As part of its crackdown against hoarding, the state administration has seized 23,340 metric tonnes of pulses, worth more than Rs180 crore, from across the state in the past two days. More than 95% of the stock was found at five illegal warehouses in the Mumbai Metropolitan Region, including those at Dahisar, Taloja, Turbhe and Mumbra.
The district administration initiated the raids, after the government issued a notification imposing restrictions on the holding stock of pulses, edible oil and oilseeds two days ago. “I met the director general of police on Wednesday, directing them to act against hoarders under the Maharashtra Prevention of the Dangerous Activities Act (MPDA) and Maharashtra Control of Organised Crime Act (MCOCA). All commissioners and district collectors have been ordered to start action. We will ensure the cases are fullproof, so they stand in court,” said Girish Bapat, food and civil supplies minister.
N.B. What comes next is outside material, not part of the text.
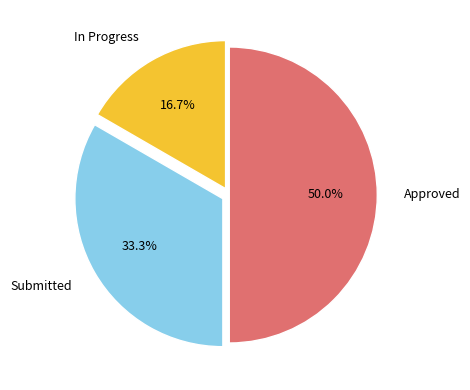

What is the largest slice in the pie chart?

Approved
Around 7,000 metric tonnes of pulses worth Rs49.2 crore, were recovered from the warehouse at Taloja. Mahesh Tarde, inspector (crime), Taloja, said, “The raid went on for more than 18 hours. We raided three godowns in the warehouse and seized 1,40,363 bags of pulses. These included tur, chana, masur, urad and other pulses.”
Bapat said the government was scrutinising the documents obtained from the warehouses. “We have conducted similar raids at many such godowns in Konkan. We have registered cases against four men for their involvement in hoarding,” he said.
The state government has claimed the rates have dropped after the raids and are expected to come down more in the next few days. Bapat said the retail prices of the pulses have fallen to Rs160 a kg, from Rs200 two days ago. He said the district collectors will hold an auction of the seized stock to bring the stock in the open market.
Bapat clarified the decision of lifting the restrictions on holding of pulses, oilseeds and edible oil was taken by the government in April 2015, to accommodate the imported stock. Consumer activists have alleged the government’s decision to lift the restrictions has led to black marketing and hoarding, resulting in spiralling of prices.